Saad al-Kaabi, Qatar’s Energy Affairs minister, announces his government’s decision to leave OPEC in Doha on Monday. (Anne Levasseur/AFP/Getty Images)

In Blow To Saudis, Qatar Quits OPEC Alliance

After nearly 60 years of membership in the organization, Doha decides to chart its own energy course

Qatar announced it will pull out of The Organization of the Petroleum Exporting Countries (OPEC) after 57 years of membership. Doha termed the move a “technical and strategic” decision based on the tiny Gulf state’s aim of pivoting away from oil and towards greater production of liquefied natural gas (LNG).

Qatari Energy Minister Saad al-Kaabi announced the decision during a news conference on Monday, ahead of a scheduled OPEC meeting in Vienna later this week.

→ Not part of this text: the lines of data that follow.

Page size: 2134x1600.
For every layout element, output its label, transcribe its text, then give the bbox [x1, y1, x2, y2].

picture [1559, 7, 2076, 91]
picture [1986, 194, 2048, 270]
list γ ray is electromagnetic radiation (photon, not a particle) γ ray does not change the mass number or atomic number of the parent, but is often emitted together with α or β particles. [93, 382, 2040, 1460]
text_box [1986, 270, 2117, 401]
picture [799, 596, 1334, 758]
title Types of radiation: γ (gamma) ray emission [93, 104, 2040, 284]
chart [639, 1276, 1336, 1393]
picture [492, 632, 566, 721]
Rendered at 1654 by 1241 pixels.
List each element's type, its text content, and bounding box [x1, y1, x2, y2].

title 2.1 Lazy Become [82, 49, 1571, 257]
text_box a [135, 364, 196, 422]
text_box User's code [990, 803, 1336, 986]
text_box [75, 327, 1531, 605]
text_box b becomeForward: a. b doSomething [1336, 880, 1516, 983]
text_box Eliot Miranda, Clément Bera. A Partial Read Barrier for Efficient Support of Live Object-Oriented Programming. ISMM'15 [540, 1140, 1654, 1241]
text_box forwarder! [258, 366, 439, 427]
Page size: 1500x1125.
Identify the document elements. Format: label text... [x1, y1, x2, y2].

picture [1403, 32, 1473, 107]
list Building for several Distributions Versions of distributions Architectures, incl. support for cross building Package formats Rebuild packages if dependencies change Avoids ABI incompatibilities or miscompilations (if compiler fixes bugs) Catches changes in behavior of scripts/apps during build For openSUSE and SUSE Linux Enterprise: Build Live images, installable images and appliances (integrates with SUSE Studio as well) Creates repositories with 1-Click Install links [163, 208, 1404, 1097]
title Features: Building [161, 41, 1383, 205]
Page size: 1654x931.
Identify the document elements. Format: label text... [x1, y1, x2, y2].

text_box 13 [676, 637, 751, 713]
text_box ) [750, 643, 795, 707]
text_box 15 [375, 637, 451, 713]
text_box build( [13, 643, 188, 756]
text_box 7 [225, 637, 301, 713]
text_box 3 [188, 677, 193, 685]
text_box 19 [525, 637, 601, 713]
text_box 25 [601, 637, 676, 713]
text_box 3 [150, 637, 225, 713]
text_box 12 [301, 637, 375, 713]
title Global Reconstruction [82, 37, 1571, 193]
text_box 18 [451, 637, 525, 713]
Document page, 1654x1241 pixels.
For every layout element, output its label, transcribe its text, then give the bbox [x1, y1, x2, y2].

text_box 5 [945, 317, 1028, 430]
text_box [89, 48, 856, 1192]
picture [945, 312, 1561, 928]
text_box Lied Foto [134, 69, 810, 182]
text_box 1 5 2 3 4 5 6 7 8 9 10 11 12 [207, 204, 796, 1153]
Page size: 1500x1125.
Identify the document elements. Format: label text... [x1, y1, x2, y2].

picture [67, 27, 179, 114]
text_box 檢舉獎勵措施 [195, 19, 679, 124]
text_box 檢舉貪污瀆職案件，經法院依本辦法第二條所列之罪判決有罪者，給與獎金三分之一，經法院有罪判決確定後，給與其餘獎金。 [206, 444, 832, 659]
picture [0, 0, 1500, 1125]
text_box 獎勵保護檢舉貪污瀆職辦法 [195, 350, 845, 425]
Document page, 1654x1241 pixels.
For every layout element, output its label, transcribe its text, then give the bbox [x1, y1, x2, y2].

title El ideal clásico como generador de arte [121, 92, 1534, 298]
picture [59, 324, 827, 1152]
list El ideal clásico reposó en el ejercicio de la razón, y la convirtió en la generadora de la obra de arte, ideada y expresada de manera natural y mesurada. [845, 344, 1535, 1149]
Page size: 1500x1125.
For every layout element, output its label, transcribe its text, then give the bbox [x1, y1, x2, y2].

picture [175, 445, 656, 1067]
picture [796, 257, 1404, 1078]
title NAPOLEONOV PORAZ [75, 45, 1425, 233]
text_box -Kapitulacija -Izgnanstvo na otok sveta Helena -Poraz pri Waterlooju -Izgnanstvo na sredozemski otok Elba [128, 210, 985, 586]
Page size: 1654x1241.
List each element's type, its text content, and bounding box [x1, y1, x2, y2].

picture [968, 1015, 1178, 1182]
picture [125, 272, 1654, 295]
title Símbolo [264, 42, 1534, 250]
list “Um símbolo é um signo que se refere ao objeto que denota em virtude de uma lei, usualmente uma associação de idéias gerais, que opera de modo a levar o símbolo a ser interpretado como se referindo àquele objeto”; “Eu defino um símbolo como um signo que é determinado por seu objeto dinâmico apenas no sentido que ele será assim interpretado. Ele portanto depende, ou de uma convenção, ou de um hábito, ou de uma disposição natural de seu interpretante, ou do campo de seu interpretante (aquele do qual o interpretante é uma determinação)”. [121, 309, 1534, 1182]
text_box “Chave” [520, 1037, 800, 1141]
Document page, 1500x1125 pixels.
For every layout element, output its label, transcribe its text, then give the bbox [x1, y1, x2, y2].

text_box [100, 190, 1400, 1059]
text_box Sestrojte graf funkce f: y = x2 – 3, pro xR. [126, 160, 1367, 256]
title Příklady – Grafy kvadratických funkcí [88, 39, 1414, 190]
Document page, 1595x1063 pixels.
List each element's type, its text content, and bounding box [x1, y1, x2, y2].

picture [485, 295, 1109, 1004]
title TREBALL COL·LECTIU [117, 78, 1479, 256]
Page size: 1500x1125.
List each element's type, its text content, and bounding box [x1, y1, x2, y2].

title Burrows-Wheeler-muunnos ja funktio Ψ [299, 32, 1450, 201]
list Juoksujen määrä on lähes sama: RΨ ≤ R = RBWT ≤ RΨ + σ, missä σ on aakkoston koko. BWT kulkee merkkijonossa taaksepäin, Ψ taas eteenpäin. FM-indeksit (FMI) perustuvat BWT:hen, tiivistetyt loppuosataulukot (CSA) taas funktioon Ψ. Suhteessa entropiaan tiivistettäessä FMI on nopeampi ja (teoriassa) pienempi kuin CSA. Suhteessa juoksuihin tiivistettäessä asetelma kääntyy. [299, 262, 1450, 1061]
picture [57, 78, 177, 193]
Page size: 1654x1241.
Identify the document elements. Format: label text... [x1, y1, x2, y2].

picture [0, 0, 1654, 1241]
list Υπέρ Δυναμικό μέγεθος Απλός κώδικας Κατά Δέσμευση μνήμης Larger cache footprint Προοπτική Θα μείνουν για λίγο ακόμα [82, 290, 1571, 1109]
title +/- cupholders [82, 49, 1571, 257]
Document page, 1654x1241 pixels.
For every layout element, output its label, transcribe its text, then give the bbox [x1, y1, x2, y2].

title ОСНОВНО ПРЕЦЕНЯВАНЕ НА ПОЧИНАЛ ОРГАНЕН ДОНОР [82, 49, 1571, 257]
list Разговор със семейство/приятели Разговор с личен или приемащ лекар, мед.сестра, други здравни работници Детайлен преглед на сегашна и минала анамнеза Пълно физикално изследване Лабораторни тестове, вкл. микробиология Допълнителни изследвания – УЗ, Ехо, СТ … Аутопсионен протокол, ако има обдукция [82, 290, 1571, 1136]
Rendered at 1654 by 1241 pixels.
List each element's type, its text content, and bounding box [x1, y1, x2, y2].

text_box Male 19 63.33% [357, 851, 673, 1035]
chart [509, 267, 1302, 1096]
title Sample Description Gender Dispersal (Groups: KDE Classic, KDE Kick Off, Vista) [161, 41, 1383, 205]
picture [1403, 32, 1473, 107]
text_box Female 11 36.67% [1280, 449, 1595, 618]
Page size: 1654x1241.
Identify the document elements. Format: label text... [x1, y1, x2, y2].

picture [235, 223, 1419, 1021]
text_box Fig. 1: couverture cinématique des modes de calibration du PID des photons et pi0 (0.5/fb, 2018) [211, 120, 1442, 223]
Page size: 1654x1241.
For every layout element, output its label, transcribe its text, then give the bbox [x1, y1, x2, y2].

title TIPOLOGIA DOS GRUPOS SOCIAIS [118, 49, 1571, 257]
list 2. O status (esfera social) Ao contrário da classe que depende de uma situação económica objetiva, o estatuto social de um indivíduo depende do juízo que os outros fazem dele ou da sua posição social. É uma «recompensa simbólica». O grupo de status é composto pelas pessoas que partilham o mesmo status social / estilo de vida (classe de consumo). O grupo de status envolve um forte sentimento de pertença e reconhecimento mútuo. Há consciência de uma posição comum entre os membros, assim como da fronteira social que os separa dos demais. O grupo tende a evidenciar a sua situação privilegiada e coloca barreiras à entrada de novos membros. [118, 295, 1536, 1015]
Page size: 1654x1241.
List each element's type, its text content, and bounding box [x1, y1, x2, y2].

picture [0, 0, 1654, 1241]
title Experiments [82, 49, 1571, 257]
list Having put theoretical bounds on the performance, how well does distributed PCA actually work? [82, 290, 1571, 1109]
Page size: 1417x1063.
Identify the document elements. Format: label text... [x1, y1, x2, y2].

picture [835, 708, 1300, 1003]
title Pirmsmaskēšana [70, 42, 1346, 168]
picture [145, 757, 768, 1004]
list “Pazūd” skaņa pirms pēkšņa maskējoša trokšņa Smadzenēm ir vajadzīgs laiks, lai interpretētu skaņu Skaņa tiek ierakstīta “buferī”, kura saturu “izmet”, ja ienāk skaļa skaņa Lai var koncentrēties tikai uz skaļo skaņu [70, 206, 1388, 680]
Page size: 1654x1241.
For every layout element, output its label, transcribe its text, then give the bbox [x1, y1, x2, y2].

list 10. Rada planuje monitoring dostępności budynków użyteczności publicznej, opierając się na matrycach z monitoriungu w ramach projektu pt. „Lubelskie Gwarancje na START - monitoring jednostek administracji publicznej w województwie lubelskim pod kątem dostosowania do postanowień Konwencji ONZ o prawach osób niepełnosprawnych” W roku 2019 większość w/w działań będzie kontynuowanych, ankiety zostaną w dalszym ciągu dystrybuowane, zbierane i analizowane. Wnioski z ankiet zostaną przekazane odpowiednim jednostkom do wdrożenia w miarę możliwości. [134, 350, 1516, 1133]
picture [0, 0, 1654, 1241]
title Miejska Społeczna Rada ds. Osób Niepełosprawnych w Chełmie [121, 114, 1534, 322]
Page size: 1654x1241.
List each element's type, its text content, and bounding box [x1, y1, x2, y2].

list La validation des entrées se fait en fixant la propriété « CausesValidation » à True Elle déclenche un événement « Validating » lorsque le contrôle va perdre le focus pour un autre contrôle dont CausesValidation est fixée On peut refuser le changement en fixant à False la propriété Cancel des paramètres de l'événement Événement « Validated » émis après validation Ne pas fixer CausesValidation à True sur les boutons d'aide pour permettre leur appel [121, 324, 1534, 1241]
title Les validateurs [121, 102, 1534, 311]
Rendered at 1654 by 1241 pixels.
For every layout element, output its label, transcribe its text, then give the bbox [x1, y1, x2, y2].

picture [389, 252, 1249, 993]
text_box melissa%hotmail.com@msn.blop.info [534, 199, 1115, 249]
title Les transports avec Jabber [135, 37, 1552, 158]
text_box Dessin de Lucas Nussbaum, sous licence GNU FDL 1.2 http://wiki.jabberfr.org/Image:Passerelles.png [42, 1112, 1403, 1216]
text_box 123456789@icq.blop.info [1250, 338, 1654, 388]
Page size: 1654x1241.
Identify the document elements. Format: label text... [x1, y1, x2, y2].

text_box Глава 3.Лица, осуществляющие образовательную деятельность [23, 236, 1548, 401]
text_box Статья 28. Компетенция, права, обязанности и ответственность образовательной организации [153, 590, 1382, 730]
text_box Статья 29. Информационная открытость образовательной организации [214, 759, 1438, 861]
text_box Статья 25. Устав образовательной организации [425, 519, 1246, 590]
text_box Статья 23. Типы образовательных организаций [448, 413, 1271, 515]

During that gathering, members are expected to agree to cut production on account of rapidly falling oil prices.

Al-Kaabi added that the move is unrelated to the 18-month political and economic boycott of Qatar by Saudi Arabia—OPEC’s largest and most influential member—along with the United Arab Emirates, Bahrain and Egypt. The four nations imposed the boycott last year over Qatar’s alleged support for terrorist groups and the Sunni-Arab bloc’s arch-rival Iran, charges Doha denies.

From a purely economic standpoint, the decision is not expected to have a huge impact given Qatar’s relatively limited oil production; that is, 600,000 barrels per day compared to Riyadh’s 11 million bpd. Doha is, however, the world largest exporter of LNG.

That the move was motivated purely by economic considerations strikes many analysts as highly improbable.

Hugh Miles, editor of the Arab Digest, told The Media Line that Qatar’s pull-out from OPEC is “intended as a swipe at Saudi Arabia. It is a sign that the old Gulf power structure is breaking up as countries go their separate ways.

“This is happening because Gulf countries have been driven apart by Saudi Crown Prince Mohammed bin Salman’s very reckless policies, which are intimidating small nations like Qatar, Oman and Kuwait.”

Qatar’s decision also shakes global confidence in OPEC and puts the organization on the defensive. It also raises pressing questions; namely, are other countries going to leave OPEC and will the Gulf Cooperation Council split up as well?

Qasem Qasser, a Lebanese political analyst, told The Media Line that Qatar clearly decided to adopt new policies amid the ongoing feud with its neighbors. “Doha is very close nowadays to Turkey, Iran and Russia, states interested in natural gas. Furthermore, its exit from OPEC is going to free Qatar from any commitments [so] it can form its own policies independently.

“Qatar’s move also does the U.S. a favor,” he concluded, “as it gives Washington more leverage to pressure OPEC not to raise oil prices in the future.”

Ali Abd al-Hamad, an Egyptian political analyst, told The Media Line that “the crisis between Qatar and Saudi Arabia is not new but, rather, has roots in the histories of both countries as the royal families of each used to compete over power in the region.”

Saudi Arabia has been worried about Qatar’s expanding political, financial and media clout in the Middle East, al-Hamad noted, adding, though, that Riyadh’s reaction needs to be reserved given the intense pressure it is under due to its involvement in the recent murder of U.S.-based journalist Jamal Khashoggi.

OPEC members account for nearly half of the world’s oil production, with the organization’s goal of creating uniformity among its members in the face of changing market conditions. Countries act collectively to raise or lower crude production depending on supply and demand, which influences market prices.